Product Innovation: a systematic approach
The one test of innovation is the value it brings us, the result. Anything else is just... showing off.—from an IBM ad
My definition of innovation is solving a customer problem in a new way. The key to innovation is an intense focus on one specific type of customer and problem. To build an innovation team, you want to pull together people who have experience solving this type of problem.
From The Innovator’s Solution by Clayton Christensen:
“The managers in your organization who have most consistently delivered results in the past may be the least skilled at delivering success in new-growth businesses.”
Procedurally, you’ll want to make a list of the most compelling problems and use a prioritization scheme to identify the ones that you want to solve first.
There are three financial considerations that should be estimated for each solution:
- Will this increase new customer acquisition?
- Will this increase existing customer retention?
- Will this reduce internal operational costs?
Therefore, depending on the problem to be solved, you’ll want a team who understands the existing situation deeply and can also empathize with the customer.
We cannot assume that our family and friends represent the overall market.
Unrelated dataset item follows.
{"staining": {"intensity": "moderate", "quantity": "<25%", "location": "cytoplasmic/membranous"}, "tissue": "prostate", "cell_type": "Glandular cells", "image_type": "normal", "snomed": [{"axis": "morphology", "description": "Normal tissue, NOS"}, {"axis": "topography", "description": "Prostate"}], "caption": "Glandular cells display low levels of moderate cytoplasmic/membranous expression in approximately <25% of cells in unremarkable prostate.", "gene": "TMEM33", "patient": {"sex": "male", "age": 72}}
You’ll want to do phone interviews as well as face-to-face “shadowing” to see how the problem presents itself in a natural environment. Surveys and other quantitative tools should be used only after a hypothesis has been formed.
Steps to innovation
- Define the problem in detail (including the competitive landscape)
- Engage with the market with interviews
- Map possible use scenarios
- Brainstorm possible solutions
- Prototype and experiment
- Make a go/no-go decision
Make it a formal program
For each problem to be investigated and solved, I suggest the creation of a new innovation team.
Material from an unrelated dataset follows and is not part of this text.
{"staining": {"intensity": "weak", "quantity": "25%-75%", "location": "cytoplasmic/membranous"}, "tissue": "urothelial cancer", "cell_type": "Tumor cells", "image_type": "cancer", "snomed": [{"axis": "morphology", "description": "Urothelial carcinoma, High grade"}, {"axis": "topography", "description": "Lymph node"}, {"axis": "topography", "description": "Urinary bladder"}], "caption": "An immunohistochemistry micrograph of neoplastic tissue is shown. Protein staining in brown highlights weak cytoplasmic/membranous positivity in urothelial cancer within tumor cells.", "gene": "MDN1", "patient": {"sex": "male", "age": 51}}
We’ll want to kick off the project with a one-day session to explain the process to follow and get all the team members in alignment. This session will involve discussion of strategies for understanding the market as well as an introduction to buyers and their product “journeys.”
Innovation team becomes product team
Converting an innovation project into a product requires looking beyond the technology. The Under10 planning canvas is one tool you can use; there are other canvases that help formalize your product, promotion, sales, and operational decisions.
Once an innovation becomes a product—ie., those project that ultimately get launched—you’ll want to evolve to a more traditional product team orientation. This team may be comprised of the members of the original innovation team but you’ll likely need to supplement or re-staff the team with additional expertise.
- Formalize your innovation method with retrospectives at every step of the process. We want a process that fosters creative thought and out-of-the-box thinking.
- You’ll want to inventory the areas where your innovation team members need additional training and coaching.
- Consider turning innovation teams into product teams. You’ll need to supplement those teams with a “production” mindset. Explore a product canvas approach to ensure that the product is completely supported across the organization.
- You’ll want to avoid the appearance that your innovation team is the company’s only group of creative thinkers. Ideally, there should be competition for inclusion in future innovation teams.
- Start building a skills inventory of your employees with emphasis on the problems they have solved in the past. This inventory becomes an official data source for new talent instead of hallway conversations.
Before you can build a product playbook, you'll need a method for ideation and a team with the bandwidth to look at problems in a new way.
How are you instilling innovative thinking on your team?